How to complete this task. Below is a block of records: output all of them exactly and leave out the pictures.

Material provided.
============================================================

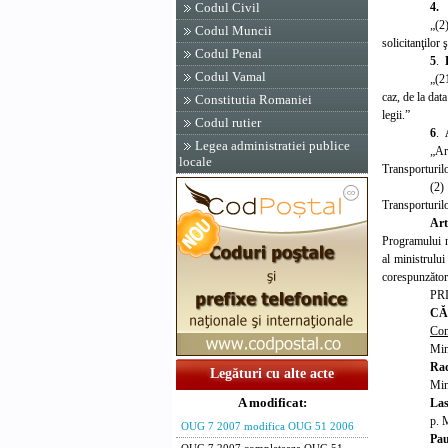
4.
Codul Civil
„(2
Codul Muncii
solicitanţilor
Codul Penal
5
.
Codul Vamal
„(2
caz, de la data
Constitutia Romaniei
legii.”
Codul rutier
6
.
Legea administratiei publice
„Ar
locale
Transporturilo
(2)
Transporturilo
Art
Programului na
al ministrului
corespunzător
PR
CĂ
Con
Mini
Rad
Legături cu alte acte
Mini
A modificat:
Las
p. M
OUG 7 2007 modifica OUG 51 2006
Pau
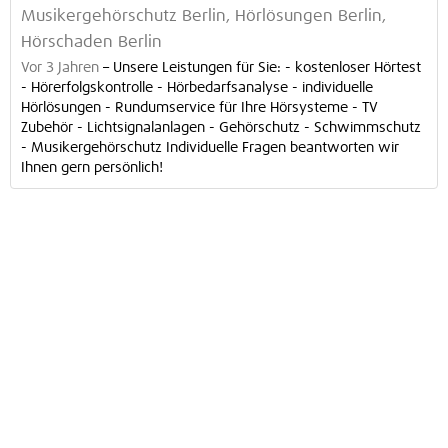
Musikergehörschutz Berlin, Hörlösungen Berlin,
Hörschaden Berlin
Vor 3 Jahren
–
Unsere Leistungen für Sie: - kostenloser Hörtest
- Hörerfolgskontrolle - Hörbedarfsanalyse - individuelle
Hörlösungen - Rundumservice für Ihre Hörsysteme - TV
Zubehör - Lichtsignalanlagen - Gehörschutz - Schwimmschutz
- Musikergehörschutz Individuelle Fragen beantworten wir
Ihnen gern persönlich!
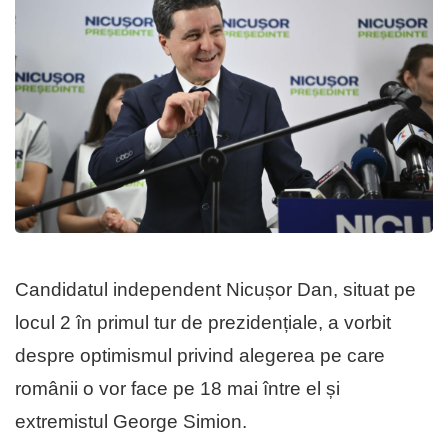
Candidatul independent Nicușor Dan, situat pe
locul 2 în primul tur de prezidențiale, a vorbit
despre optimismul privind alegerea pe care
românii o vor face pe 18 mai între el și
extremistul George Simion.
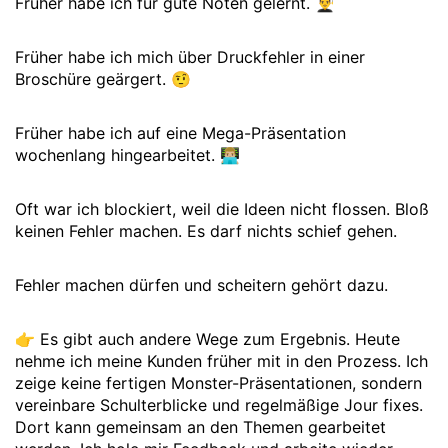
Früher habe ich für gute Noten gelernt. 👨‍🎓
Früher habe ich mich über Druckfehler in einer
Broschüre geärgert. 🤨
Früher habe ich auf eine Mega-Präsentation
wochenlang hingearbeitet. 👨🏼‍💻
Oft war ich blockiert, weil die Ideen nicht flossen. Bloß
keinen Fehler machen. Es darf nichts schief gehen.
Fehler machen dürfen und scheitern gehört dazu.
👉 Es gibt auch andere Wege zum Ergebnis. Heute
nehme ich meine Kunden früher mit in den Prozess. Ich
zeige keine fertigen Monster-Präsentationen, sondern
vereinbare Schulterblicke und regelmäßige Jour fixes.
Dort kann gemeinsam an den Themen gearbeitet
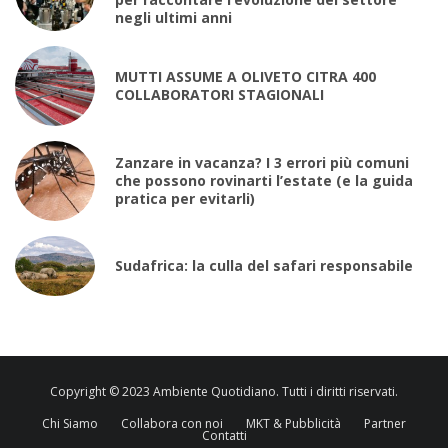
negli ultimi anni
MUTTI ASSUME A OLIVETO CITRA 400
COLLABORATORI STAGIONALI
Zanzare in vacanza? I 3 errori più comuni
che possono rovinarti l’estate (e la guida
pratica per evitarli)
Sudafrica: la culla del safari responsabile
Copyright © 2023 Ambiente Quotidiano. Tutti i diritti riservati.
Chi Siamo
Collabora con noi
MKT & Pubblicità
Partner
Contatti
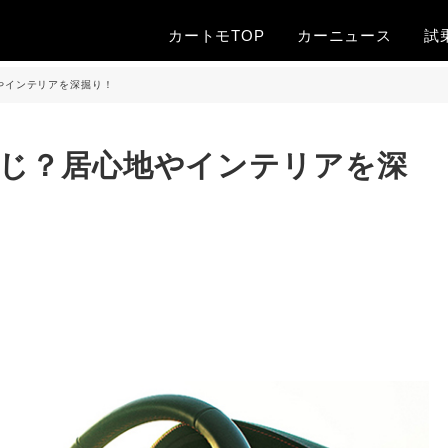
カートモTOP
カー
ニュース
試
やインテリアを深掘り！
感じ？居心地やインテリアを深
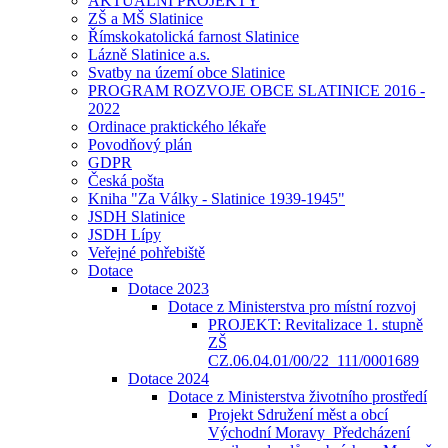
AKTUÁLNÍ PROJEKTY
ZŠ a MŠ Slatinice
Římskokatolická farnost Slatinice
Lázně Slatinice a.s.
Svatby na území obce Slatinice
PROGRAM ROZVOJE OBCE SLATINICE 2016 -
2022
Ordinace praktického lékaře
Povodňový plán
GDPR
Česká pošta
Kniha "Za Války - Slatinice 1939-1945"
JSDH Slatinice
JSDH Lípy
Veřejné pohřebiště
Dotace
Dotace 2023
Dotace z Ministerstva pro místní rozvoj
PROJEKT: Revitalizace 1. stupně
ZŠ
CZ.06.04.01/00/22_111/0001689
Dotace 2024
Dotace z Ministerstva životního prostředí
Projekt Sdružení měst a obcí
Východní Moravy_Předcházení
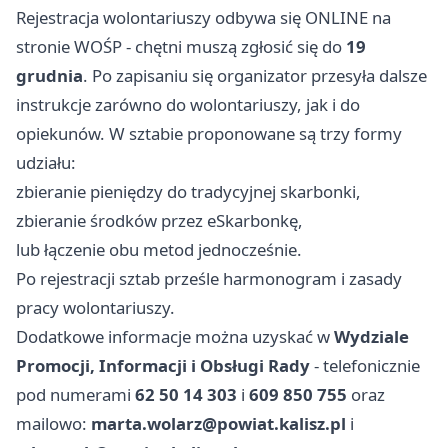
Rejestracja wolontariuszy odbywa się ONLINE na
stronie WOŚP - chętni muszą zgłosić się do
19
grudnia
. Po zapisaniu się organizator przesyła dalsze
instrukcje zarówno do wolontariuszy, jak i do
opiekunów. W sztabie proponowane są trzy formy
udziału:
zbieranie pieniędzy do tradycyjnej skarbonki,
zbieranie środków przez eSkarbonkę,
lub łączenie obu metod jednocześnie.
Po rejestracji sztab prześle harmonogram i zasady
pracy wolontariuszy.
Dodatkowe informacje można uzyskać w
Wydziale
Promocji, Informacji i Obsługi Rady
- telefonicznie
pod numerami
62 50 14 303
i
609 850 755
oraz
mailowo:
marta.wolarz@powiat.kalisz.pl
i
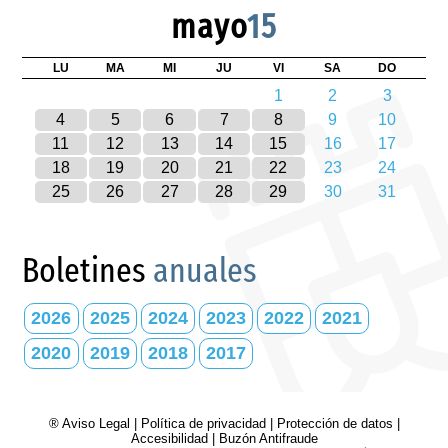
mayo
15
LU
MA
MI
JU
VI
SA
DO
1
2
3
4
5
6
7
8
9
10
11
12
13
14
15
16
17
18
19
20
21
22
23
24
25
26
27
28
29
30
31
Boletines
anuales
2026
2025
2024
2023
2022
2021
2020
2019
2018
2017
® Aviso Legal
|
Política de privacidad
|
Protección de datos
|
Accesibilidad
|
Buzón Antifraude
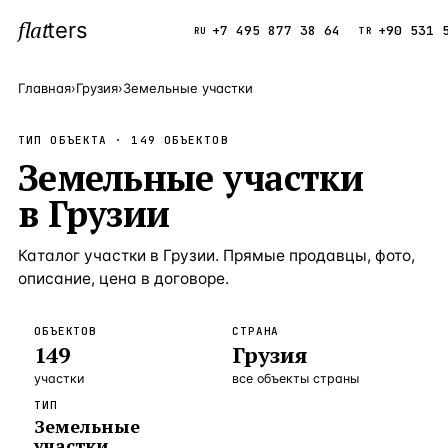
flat
ters
Каталог
+7 495 877 38 64
+90 531 
RU
TR
Главная
›
Грузия
›
Земельные участки
ПОПУЛЯРНЫЕ НАПРАВЛЕНИЯ
ТИП ОБЪЕКТА ·
149
ОБЪЕКТОВ
Турция
Земельные участки
9 143 объек
—
Страна
в
Грузии
Россия
8 554 объек
—
Страна
Испания
5 430 объект
—
Страна
Каталог
участки
в
Грузии
. Прямые продавцы, фото,
описание, цена в договоре.
Кипр
3 906 объект
—
Страна
Таиланд
2 948 объект
—
Страна
ОБЪЕКТОВ
СТРАНА
149
Грузия
Греция
2 797 объект
—
Страна
участки
все объекты страны
Сочи
Россия · 3 9
—
Локация
ТИП
Земельные
Алания
Турция · 2 5
—
Локация
участки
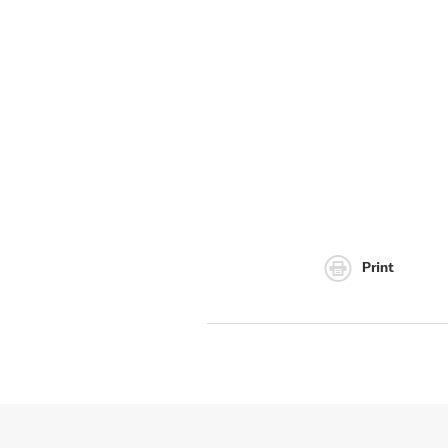
Print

============================================================

Answer space.
4.
Codul Civil
„(2
Codul Muncii
solicitanţilor
Codul Penal
5
.
Codul Vamal
„(2
caz, de la data
Constitutia Romaniei
legii.”
Codul rutier
6
.
Legea administratiei publice
„Ar
locale
Transporturilo
(2)
Transporturilo
Art
Programului na
al ministrului
corespunzător
PR
CĂ
Con
Mini
Rad
Legături cu alte acte
Mini
A modificat:
Las
p. M
OUG 7 2007 modifica OUG 51 2006
Pau
Musikergehörschutz Berlin, Hörlösungen Berlin,
Hörschaden Berlin
Vor 3 Jahren
–
Unsere Leistungen für Sie: - kostenloser Hörtest
- Hörerfolgskontrolle - Hörbedarfsanalyse - individuelle
Hörlösungen - Rundumservice für Ihre Hörsysteme - TV
Zubehör - Lichtsignalanlagen - Gehörschutz - Schwimmschutz
- Musikergehörschutz Individuelle Fragen beantworten wir
Ihnen gern persönlich!
Candidatul independent Nicușor Dan, situat pe
locul 2 în primul tur de prezidențiale, a vorbit
despre optimismul privind alegerea pe care
românii o vor face pe 18 mai între el și
extremistul George Simion.
Früher habe ich für gute Noten gelernt. 👨‍🎓
Früher habe ich mich über Druckfehler in einer
Broschüre geärgert. 🤨
Früher habe ich auf eine Mega-Präsentation
wochenlang hingearbeitet. 👨🏼‍💻
Oft war ich blockiert, weil die Ideen nicht flossen. Bloß
keinen Fehler machen. Es darf nichts schief gehen.
Fehler machen dürfen und scheitern gehört dazu.
👉 Es gibt auch andere Wege zum Ergebnis. Heute
nehme ich meine Kunden früher mit in den Prozess. Ich
zeige keine fertigen Monster-Präsentationen, sondern
vereinbare Schulterblicke und regelmäßige Jour fixes.
Dort kann gemeinsam an den Themen gearbeitet
negli ultimi anni
MUTTI ASSUME A OLIVETO CITRA 400
COLLABORATORI STAGIONALI
Zanzare in vacanza? I 3 errori più comuni
che possono rovinarti l’estate (e la guida
pratica per evitarli)
Sudafrica: la culla del safari responsabile
Copyright © 2023 Ambiente Quotidiano. Tutti i diritti riservati.
Chi Siamo
Collabora con noi
MKT & Pubblicità
Partner
Contatti
カートモTOP
カー
ニュース
試
やインテリアを深掘り！
感じ？居心地やインテリアを深
AKTUÁLNÍ PROJEKTY
ZŠ a MŠ Slatinice
Římskokatolická farnost Slatinice
Lázně Slatinice a.s.
Svatby na území obce Slatinice
PROGRAM ROZVOJE OBCE SLATINICE 2016 -
2022
Ordinace praktického lékaře
Povodňový plán
GDPR
Česká pošta
Kniha "Za Války - Slatinice 1939-1945"
JSDH Slatinice
JSDH Lípy
Veřejné pohřebiště
Dotace
Dotace 2023
Dotace z Ministerstva pro místní rozvoj
PROJEKT: Revitalizace 1. stupně
ZŠ
CZ.06.04.01/00/22_111/0001689
Dotace 2024
Dotace z Ministerstva životního prostředí
Projekt Sdružení měst a obcí
Východní Moravy_Předcházení
Rejestracja wolontariuszy odbywa się ONLINE na
stronie WOŚP - chętni muszą zgłosić się do
19
grudnia
. Po zapisaniu się organizator przesyła dalsze
instrukcje zarówno do wolontariuszy, jak i do
opiekunów. W sztabie proponowane są trzy formy
udziału:
zbieranie pieniędzy do tradycyjnej skarbonki,
zbieranie środków przez eSkarbonkę,
lub łączenie obu metod jednocześnie.
Po rejestracji sztab prześle harmonogram i zasady
pracy wolontariuszy.
Dodatkowe informacje można uzyskać w
Wydziale
Promocji, Informacji i Obsługi Rady
- telefonicznie
pod numerami
62 50 14 303
i
609 850 755
oraz
mailowo:
marta.wolarz@powiat.kalisz.pl
i
mayo
15
LU
MA
MI
JU
VI
SA
DO
1
2
3
4
5
6
7
8
9
10
11
12
13
14
15
16
17
18
19
20
21
22
23
24
25
26
27
28
29
30
31
Boletines
anuales
2026
2025
2024
2023
2022
2021
2020
2019
2018
2017
® Aviso Legal
|
Política de privacidad
|
Protección de datos
|
Accesibilidad
|
Buzón Antifraude
flat
ters
Каталог
+7 495 877 38 64
+90 531 
RU
TR
Главная
›
Грузия
›
Земельные участки
ПОПУЛЯРНЫЕ НАПРАВЛЕНИЯ
ТИП ОБЪЕКТА ·
149
ОБЪЕКТОВ
Турция
Земельные участки
9 143 объек
—
Страна
в
Грузии
Россия
8 554 объек
—
Страна
Испания
5 430 объект
—
Страна
Каталог
участки
в
Грузии
. Прямые продавцы, фото,
описание, цена в договоре.
Кипр
3 906 объект
—
Страна
Таиланд
2 948 объект
—
Страна
ОБЪЕКТОВ
СТРАНА
149
Грузия
Греция
2 797 объект
—
Страна
участки
все объекты страны
Сочи
Россия · 3 9
—
Локация
ТИП
Земельные
Алания
Турция · 2 5
—
Локация
участки
Print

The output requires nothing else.